= Available data =
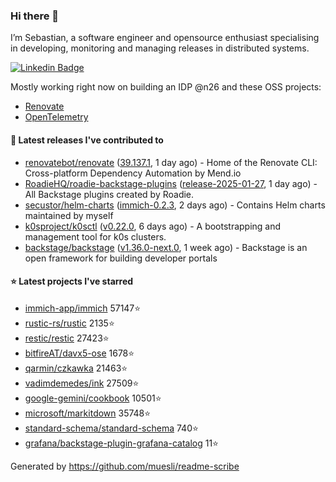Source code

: ### Hi there 👋

I’m Sebastian, a software engineer and opensource enthusiast specialising in developing, monitoring and managing releases in distributed systems.    

[![Linkedin Badge](https://img.shields.io/badge/-LinkedIn-blue?style=flat&logo=Linkedin&logoColor=white&link=https://www.linkedin.com/in/sebastian-poxhofer/)](https://www.linkedin.com/in/sebastian-poxhofer/)

Mostly working right now on building an IDP @n26 and these OSS projects:
- [Renovate](https://github.com/renovatebot/renovate)
- [OpenTelemetry](https://github.com/open-telemetry)



#### 🚀 Latest releases I've contributed to

- [renovatebot/renovate](https://github.com/renovatebot/renovate) ([39.137.1](https://github.com/renovatebot/renovate/releases/tag/39.137.1), 1 day ago) - Home of the Renovate CLI: Cross-platform Dependency Automation by Mend.io
- [RoadieHQ/roadie-backstage-plugins](https://github.com/RoadieHQ/roadie-backstage-plugins) ([release-2025-01-27](https://github.com/RoadieHQ/roadie-backstage-plugins/releases/tag/release-2025-01-27), 1 day ago) - All Backstage plugins created by Roadie.
- [secustor/helm-charts](https://github.com/secustor/helm-charts) ([immich-0.2.3](https://github.com/secustor/helm-charts/releases/tag/immich-0.2.3), 2 days ago) - Contains Helm charts maintained by myself
- [k0sproject/k0sctl](https://github.com/k0sproject/k0sctl) ([v0.22.0](https://github.com/k0sproject/k0sctl/releases/tag/v0.22.0), 6 days ago) - A bootstrapping and management tool for k0s clusters.
- [backstage/backstage](https://github.com/backstage/backstage) ([v1.36.0-next.0](https://github.com/backstage/backstage/releases/tag/v1.36.0-next.0), 1 week ago) - Backstage is an open framework for building developer portals

#### ⭐ Latest projects I've starred

- [immich-app/immich](https://github.com/immich-app/immich) 57147⭐
- [rustic-rs/rustic](https://github.com/rustic-rs/rustic) 2135⭐
- [restic/restic](https://github.com/restic/restic) 27423⭐
- [bitfireAT/davx5-ose](https://github.com/bitfireAT/davx5-ose) 1678⭐
- [qarmin/czkawka](https://github.com/qarmin/czkawka) 21463⭐
- [vadimdemedes/ink](https://github.com/vadimdemedes/ink) 27509⭐
- [google-gemini/cookbook](https://github.com/google-gemini/cookbook) 10501⭐
- [microsoft/markitdown](https://github.com/microsoft/markitdown) 35748⭐
- [standard-schema/standard-schema](https://github.com/standard-schema/standard-schema) 740⭐
- [grafana/backstage-plugin-grafana-catalog](https://github.com/grafana/backstage-plugin-grafana-catalog) 11⭐



Generated by https://github.com/muesli/readme-scribe
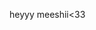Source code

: heyyy meeshii<33

<!---
sakshamffaj/sakshamffaj is a ✨ special ✨ repository because its `README.md` (this file) appears on your GitHub profile.
You can click the Preview link to take a look at your changes.
--->
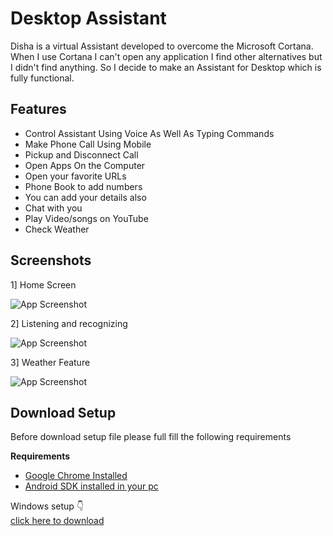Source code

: 
# Desktop Assistant

Disha is a virtual Assistant developed to overcome the Microsoft Cortana. When I use Cortana I can't open any application I find other alternatives but I didn't find anything. So I decide to make an Assistant for Desktop which is fully functional.
## Features

 - Control Assistant Using Voice As Well As Typing Commands
 - Make Phone Call Using Mobile
 - Pickup and Disconnect Call
 - Open Apps On the Computer
 - Open your favorite URLs
 - Phone Book to add numbers
 - You can add your details also
 - Chat with you
 - Play Video/songs on YouTube
 - Check Weather

## Screenshots
1] Home Screen

![App Screenshot](https://drive.google.com/uc?export=download&id=1BBa_PKiohGr6EJlZAU29qZx-ObXCmPOm)

2] Listening and recognizing 

![App Screenshot](https://drive.google.com/uc?export=download&id=1D4Q-rg9u7BVv3MLT3h2pLXWLYjbjosm4)
 
3] Weather Feature

![App Screenshot](https://drive.google.com/uc?export=download&id=1Y1lP_nA-7JJAX3g63XoJO2ahAFIUUYBF)

## Download Setup 
Before download setup file please full fill the following requirements 

**Requirements**

- [Google Chrome Installed](https://www.google.com/intl/en_in/chrome/)
- [Android SDK installed in your pc](https://developer.android.com/studio/releases/platform-tools)


Windows setup 👇  
[click here to download](https://drive.google.com/uc?export=download&id=1p1sYj-rPk_UfR7v57MU0YHDG3p10BXA0)
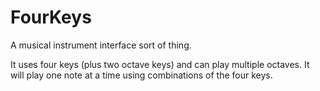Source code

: # FourKeys

A musical instrument interface sort of thing.

It uses four keys (plus two octave keys) and can play multiple octaves.
It will play one note at a time using combinations of the four keys.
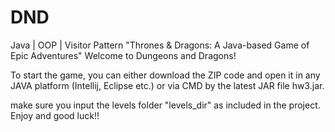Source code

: # DND
Java | OOP | Visitor Pattern "Thrones & Dragons: A Java-based Game of Epic Adventures"
Welcome to Dungeons and Dragons!


To start the game, you can either download the ZIP code and open it in any JAVA platform (Intellij, Eclipse etc.) or via CMD by the latest JAR file hw3.jar.


make sure you input the levels folder "levels_dir" as included in the project.
Enjoy and good luck!!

= Exercise details =
The listing above must be repeated exactly, apart from the pictures.

= Exercise response =
Source code

: ### Hi there 👋

I’m Sebastian, a software engineer and opensource enthusiast specialising in developing, monitoring and managing releases in distributed systems.    

[![Linkedin Badge](https://img.shields.io/badge/-LinkedIn-blue?style=flat&logo=Linkedin&logoColor=white&link=https://www.linkedin.com/in/sebastian-poxhofer/)](https://www.linkedin.com/in/sebastian-poxhofer/)

Mostly working right now on building an IDP @n26 and these OSS projects:
- [Renovate](https://github.com/renovatebot/renovate)
- [OpenTelemetry](https://github.com/open-telemetry)



#### 🚀 Latest releases I've contributed to

- [renovatebot/renovate](https://github.com/renovatebot/renovate) ([39.137.1](https://github.com/renovatebot/renovate/releases/tag/39.137.1), 1 day ago) - Home of the Renovate CLI: Cross-platform Dependency Automation by Mend.io
- [RoadieHQ/roadie-backstage-plugins](https://github.com/RoadieHQ/roadie-backstage-plugins) ([release-2025-01-27](https://github.com/RoadieHQ/roadie-backstage-plugins/releases/tag/release-2025-01-27), 1 day ago) - All Backstage plugins created by Roadie.
- [secustor/helm-charts](https://github.com/secustor/helm-charts) ([immich-0.2.3](https://github.com/secustor/helm-charts/releases/tag/immich-0.2.3), 2 days ago) - Contains Helm charts maintained by myself
- [k0sproject/k0sctl](https://github.com/k0sproject/k0sctl) ([v0.22.0](https://github.com/k0sproject/k0sctl/releases/tag/v0.22.0), 6 days ago) - A bootstrapping and management tool for k0s clusters.
- [backstage/backstage](https://github.com/backstage/backstage) ([v1.36.0-next.0](https://github.com/backstage/backstage/releases/tag/v1.36.0-next.0), 1 week ago) - Backstage is an open framework for building developer portals

#### ⭐ Latest projects I've starred

- [immich-app/immich](https://github.com/immich-app/immich) 57147⭐
- [rustic-rs/rustic](https://github.com/rustic-rs/rustic) 2135⭐
- [restic/restic](https://github.com/restic/restic) 27423⭐
- [bitfireAT/davx5-ose](https://github.com/bitfireAT/davx5-ose) 1678⭐
- [qarmin/czkawka](https://github.com/qarmin/czkawka) 21463⭐
- [vadimdemedes/ink](https://github.com/vadimdemedes/ink) 27509⭐
- [google-gemini/cookbook](https://github.com/google-gemini/cookbook) 10501⭐
- [microsoft/markitdown](https://github.com/microsoft/markitdown) 35748⭐
- [standard-schema/standard-schema](https://github.com/standard-schema/standard-schema) 740⭐
- [grafana/backstage-plugin-grafana-catalog](https://github.com/grafana/backstage-plugin-grafana-catalog) 11⭐



Generated by https://github.com/muesli/readme-scribe
Source code

: heyyy meeshii<33

<!---
sakshamffaj/sakshamffaj is a ✨ special ✨ repository because its `README.md` (this file) appears on your GitHub profile.
You can click the Preview link to take a look at your changes.
--->
Source code

: 
# Desktop Assistant

Disha is a virtual Assistant developed to overcome the Microsoft Cortana. When I use Cortana I can't open any application I find other alternatives but I didn't find anything. So I decide to make an Assistant for Desktop which is fully functional.
## Features

 - Control Assistant Using Voice As Well As Typing Commands
 - Make Phone Call Using Mobile
 - Pickup and Disconnect Call
 - Open Apps On the Computer
 - Open your favorite URLs
 - Phone Book to add numbers
 - You can add your details also
 - Chat with you
 - Play Video/songs on YouTube
 - Check Weather

## Screenshots
1] Home Screen

![App Screenshot](https://drive.google.com/uc?export=download&id=1BBa_PKiohGr6EJlZAU29qZx-ObXCmPOm)

2] Listening and recognizing 

![App Screenshot](https://drive.google.com/uc?export=download&id=1D4Q-rg9u7BVv3MLT3h2pLXWLYjbjosm4)
 
3] Weather Feature

![App Screenshot](https://drive.google.com/uc?export=download&id=1Y1lP_nA-7JJAX3g63XoJO2ahAFIUUYBF)

## Download Setup 
Before download setup file please full fill the following requirements 

**Requirements**

- [Google Chrome Installed](https://www.google.com/intl/en_in/chrome/)
- [Android SDK installed in your pc](https://developer.android.com/studio/releases/platform-tools)


Windows setup 👇  
[click here to download](https://drive.google.com/uc?export=download&id=1p1sYj-rPk_UfR7v57MU0YHDG3p10BXA0)
Source code

: # FourKeys

A musical instrument interface sort of thing.

It uses four keys (plus two octave keys) and can play multiple octaves.
It will play one note at a time using combinations of the four keys.
Source code

: # DND
Java | OOP | Visitor Pattern "Thrones & Dragons: A Java-based Game of Epic Adventures"
Welcome to Dungeons and Dragons!


To start the game, you can either download the ZIP code and open it in any JAVA platform (Intellij, Eclipse etc.) or via CMD by the latest JAR file hw3.jar.


make sure you input the levels folder "levels_dir" as included in the project.
Enjoy and good luck!!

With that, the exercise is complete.